(Records drawn from a dataset)

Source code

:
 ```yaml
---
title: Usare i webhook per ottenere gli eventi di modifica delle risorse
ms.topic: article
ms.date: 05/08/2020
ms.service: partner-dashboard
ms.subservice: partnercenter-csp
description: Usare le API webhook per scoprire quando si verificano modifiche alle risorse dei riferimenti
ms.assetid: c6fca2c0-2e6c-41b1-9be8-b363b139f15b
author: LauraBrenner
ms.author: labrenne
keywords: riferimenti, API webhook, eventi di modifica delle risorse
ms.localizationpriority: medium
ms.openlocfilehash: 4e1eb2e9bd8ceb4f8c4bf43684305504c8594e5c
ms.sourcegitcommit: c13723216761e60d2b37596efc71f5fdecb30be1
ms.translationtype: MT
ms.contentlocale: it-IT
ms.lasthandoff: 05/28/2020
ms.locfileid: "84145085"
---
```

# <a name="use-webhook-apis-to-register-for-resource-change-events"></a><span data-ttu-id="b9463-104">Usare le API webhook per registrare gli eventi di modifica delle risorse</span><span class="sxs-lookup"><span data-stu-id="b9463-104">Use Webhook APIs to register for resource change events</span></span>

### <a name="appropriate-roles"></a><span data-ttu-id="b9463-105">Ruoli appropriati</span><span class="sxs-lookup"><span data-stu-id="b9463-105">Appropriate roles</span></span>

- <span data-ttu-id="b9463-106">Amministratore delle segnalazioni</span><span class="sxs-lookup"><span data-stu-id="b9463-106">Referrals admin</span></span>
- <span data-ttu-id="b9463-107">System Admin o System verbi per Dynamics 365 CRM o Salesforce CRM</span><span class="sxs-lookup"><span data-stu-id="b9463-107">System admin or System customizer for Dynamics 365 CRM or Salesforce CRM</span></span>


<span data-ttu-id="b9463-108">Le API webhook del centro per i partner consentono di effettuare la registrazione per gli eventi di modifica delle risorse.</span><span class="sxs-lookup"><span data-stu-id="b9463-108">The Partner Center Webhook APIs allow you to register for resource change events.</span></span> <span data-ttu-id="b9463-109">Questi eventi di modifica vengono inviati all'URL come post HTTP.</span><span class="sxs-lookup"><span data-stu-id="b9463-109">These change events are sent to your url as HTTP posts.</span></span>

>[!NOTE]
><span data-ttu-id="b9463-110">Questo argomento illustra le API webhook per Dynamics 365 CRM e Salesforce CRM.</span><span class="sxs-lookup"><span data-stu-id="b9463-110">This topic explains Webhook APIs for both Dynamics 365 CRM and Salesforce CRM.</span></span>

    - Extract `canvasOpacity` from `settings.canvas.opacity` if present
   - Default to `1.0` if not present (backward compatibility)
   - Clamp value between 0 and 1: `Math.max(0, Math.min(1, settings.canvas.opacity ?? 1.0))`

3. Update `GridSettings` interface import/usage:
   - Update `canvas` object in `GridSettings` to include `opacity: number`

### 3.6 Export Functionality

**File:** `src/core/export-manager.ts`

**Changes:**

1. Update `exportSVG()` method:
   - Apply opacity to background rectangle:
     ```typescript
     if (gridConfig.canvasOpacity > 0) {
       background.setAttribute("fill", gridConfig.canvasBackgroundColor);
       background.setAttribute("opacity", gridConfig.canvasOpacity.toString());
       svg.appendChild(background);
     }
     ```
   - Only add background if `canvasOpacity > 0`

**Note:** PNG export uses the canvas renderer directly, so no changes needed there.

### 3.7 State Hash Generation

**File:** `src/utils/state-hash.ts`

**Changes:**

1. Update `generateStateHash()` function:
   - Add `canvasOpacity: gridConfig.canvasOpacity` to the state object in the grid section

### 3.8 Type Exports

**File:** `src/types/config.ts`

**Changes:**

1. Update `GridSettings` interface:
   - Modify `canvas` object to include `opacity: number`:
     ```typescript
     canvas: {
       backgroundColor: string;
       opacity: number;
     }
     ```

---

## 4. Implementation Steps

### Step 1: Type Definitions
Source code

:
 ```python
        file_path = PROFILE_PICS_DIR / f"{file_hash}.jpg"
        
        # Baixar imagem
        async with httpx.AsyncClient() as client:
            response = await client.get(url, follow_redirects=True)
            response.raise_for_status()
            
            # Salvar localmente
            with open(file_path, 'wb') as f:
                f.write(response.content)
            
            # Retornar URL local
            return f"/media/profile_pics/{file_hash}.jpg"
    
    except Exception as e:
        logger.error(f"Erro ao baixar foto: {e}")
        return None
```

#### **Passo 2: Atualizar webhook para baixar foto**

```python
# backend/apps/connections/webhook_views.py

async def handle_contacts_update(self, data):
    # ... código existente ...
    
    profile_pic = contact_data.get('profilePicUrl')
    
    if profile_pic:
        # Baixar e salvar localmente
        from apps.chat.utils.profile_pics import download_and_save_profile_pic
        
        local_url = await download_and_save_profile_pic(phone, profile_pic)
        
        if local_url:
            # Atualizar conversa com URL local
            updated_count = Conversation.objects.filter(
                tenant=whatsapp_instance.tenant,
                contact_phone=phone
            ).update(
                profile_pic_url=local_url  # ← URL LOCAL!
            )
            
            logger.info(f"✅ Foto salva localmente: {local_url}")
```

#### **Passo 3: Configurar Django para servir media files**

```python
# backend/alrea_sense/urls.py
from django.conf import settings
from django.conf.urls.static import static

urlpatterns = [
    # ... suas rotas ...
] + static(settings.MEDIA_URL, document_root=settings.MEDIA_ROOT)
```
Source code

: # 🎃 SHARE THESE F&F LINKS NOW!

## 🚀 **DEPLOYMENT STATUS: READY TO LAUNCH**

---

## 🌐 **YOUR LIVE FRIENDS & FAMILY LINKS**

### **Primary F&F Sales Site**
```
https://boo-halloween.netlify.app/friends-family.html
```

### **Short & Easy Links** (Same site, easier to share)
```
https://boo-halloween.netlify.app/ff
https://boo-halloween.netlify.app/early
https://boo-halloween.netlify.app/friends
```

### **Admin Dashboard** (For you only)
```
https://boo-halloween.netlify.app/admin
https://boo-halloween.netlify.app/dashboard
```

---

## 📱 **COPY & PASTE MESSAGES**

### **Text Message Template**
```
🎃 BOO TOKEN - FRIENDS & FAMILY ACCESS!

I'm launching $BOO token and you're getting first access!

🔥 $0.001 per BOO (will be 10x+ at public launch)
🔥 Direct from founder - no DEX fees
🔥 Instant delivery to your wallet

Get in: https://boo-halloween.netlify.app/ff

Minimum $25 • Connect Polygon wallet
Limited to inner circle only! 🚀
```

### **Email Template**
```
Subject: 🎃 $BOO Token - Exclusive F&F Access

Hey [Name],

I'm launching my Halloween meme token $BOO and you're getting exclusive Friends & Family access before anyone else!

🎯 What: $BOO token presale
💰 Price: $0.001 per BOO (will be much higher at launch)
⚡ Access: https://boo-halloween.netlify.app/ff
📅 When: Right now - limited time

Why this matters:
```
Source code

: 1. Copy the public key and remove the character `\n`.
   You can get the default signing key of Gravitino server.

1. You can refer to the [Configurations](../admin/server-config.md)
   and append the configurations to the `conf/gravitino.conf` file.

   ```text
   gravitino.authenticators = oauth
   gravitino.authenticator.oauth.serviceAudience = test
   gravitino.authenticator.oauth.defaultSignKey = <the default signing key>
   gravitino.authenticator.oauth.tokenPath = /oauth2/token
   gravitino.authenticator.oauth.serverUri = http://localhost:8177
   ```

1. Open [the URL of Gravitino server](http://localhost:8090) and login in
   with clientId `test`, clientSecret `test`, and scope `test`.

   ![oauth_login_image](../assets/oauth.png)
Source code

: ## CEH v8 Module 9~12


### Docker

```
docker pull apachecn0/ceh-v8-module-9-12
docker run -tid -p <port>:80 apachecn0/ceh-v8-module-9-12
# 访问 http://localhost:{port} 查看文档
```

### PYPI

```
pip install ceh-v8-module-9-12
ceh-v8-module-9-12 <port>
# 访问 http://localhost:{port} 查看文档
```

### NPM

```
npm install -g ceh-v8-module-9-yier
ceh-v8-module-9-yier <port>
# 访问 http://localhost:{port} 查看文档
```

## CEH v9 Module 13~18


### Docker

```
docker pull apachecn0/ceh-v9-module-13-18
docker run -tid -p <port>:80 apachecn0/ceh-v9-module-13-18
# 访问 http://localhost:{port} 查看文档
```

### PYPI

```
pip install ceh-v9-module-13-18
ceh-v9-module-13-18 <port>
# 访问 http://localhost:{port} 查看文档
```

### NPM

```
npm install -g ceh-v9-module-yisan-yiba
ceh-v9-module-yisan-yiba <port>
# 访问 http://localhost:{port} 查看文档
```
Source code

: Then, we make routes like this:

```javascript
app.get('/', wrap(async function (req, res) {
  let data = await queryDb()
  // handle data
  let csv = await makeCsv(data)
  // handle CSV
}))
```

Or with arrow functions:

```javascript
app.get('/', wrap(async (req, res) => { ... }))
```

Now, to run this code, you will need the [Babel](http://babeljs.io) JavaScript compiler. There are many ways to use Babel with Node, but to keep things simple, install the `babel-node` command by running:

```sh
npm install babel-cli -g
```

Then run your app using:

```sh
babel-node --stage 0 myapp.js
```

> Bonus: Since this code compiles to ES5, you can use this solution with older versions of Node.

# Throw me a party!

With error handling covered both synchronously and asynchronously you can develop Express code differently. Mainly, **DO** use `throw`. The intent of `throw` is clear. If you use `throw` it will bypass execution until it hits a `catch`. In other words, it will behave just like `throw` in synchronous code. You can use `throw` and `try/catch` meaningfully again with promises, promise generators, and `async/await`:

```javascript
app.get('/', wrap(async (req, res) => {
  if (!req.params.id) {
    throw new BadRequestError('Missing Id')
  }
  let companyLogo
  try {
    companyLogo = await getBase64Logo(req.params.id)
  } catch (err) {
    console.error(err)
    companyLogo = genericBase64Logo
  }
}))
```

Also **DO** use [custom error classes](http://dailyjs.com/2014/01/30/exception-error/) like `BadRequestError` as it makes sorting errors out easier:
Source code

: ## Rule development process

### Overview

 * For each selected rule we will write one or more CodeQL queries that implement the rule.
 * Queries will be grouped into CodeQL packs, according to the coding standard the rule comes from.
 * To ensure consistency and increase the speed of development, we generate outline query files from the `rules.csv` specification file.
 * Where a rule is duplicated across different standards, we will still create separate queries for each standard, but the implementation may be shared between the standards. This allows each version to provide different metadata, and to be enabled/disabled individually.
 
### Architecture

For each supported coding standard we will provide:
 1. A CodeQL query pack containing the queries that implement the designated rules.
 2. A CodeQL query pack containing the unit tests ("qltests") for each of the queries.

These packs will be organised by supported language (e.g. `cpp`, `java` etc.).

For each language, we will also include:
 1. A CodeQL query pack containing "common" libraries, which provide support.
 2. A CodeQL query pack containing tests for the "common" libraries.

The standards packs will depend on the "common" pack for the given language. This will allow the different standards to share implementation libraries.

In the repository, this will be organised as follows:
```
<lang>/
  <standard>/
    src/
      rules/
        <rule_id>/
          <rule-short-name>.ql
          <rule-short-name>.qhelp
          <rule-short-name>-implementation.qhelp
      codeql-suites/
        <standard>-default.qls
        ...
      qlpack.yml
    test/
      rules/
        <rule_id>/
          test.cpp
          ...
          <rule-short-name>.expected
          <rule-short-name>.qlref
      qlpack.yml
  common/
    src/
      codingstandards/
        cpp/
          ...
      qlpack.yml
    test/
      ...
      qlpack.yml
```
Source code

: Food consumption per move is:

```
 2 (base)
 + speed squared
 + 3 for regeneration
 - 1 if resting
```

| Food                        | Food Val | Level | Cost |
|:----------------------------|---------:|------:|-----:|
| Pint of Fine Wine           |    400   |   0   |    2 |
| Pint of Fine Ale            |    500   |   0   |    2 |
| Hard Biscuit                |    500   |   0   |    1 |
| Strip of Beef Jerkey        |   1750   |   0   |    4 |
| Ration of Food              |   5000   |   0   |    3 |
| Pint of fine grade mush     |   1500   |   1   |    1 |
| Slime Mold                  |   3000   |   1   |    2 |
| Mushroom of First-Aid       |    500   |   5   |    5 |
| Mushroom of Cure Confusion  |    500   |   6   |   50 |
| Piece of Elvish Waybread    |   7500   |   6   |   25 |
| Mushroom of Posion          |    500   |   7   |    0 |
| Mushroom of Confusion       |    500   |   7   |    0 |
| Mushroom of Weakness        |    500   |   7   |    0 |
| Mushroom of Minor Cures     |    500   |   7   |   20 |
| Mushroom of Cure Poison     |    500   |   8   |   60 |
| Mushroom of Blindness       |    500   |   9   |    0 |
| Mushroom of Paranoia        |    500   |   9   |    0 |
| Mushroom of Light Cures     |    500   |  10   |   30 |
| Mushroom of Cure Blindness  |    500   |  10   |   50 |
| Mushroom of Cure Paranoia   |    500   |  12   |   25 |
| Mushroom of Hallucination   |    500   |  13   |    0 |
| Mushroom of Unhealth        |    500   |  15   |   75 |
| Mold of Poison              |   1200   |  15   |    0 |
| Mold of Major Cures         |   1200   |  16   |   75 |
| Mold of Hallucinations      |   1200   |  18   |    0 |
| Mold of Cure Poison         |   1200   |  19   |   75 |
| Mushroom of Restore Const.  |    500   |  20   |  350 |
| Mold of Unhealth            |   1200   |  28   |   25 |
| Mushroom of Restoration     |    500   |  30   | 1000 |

#### [WHAT YOU ARE ASKED TO DO]
Retype exactly, and only, the lines from the line holding "Mushroom of Posion" through the last line of the data; both of those lines count.

#### [RESULT]
| Mushroom of Posion          |    500   |   7   |    0 |
| Mushroom of Confusion       |    500   |   7   |    0 |
| Mushroom of Weakness        |    500   |   7   |    0 |
| Mushroom of Minor Cures     |    500   |   7   |   20 |
| Mushroom of Cure Poison     |    500   |   8   |   60 |
| Mushroom of Blindness       |    500   |   9   |    0 |
| Mushroom of Paranoia        |    500   |   9   |    0 |
| Mushroom of Light Cures     |    500   |  10   |   30 |
| Mushroom of Cure Blindness  |    500   |  10   |   50 |
| Mushroom of Cure Paranoia   |    500   |  12   |   25 |
| Mushroom of Hallucination   |    500   |  13   |    0 |
| Mushroom of Unhealth        |    500   |  15   |   75 |
| Mold of Poison              |   1200   |  15   |    0 |
| Mold of Major Cures         |   1200   |  16   |   75 |
| Mold of Hallucinations      |   1200   |  18   |    0 |
| Mold of Cure Poison         |   1200   |  19   |   75 |
| Mushroom of Restore Const.  |    500   |  20   |  350 |
| Mold of Unhealth            |   1200   |  28   |   25 |
| Mushroom of Restoration     |    500   |  30   | 1000 |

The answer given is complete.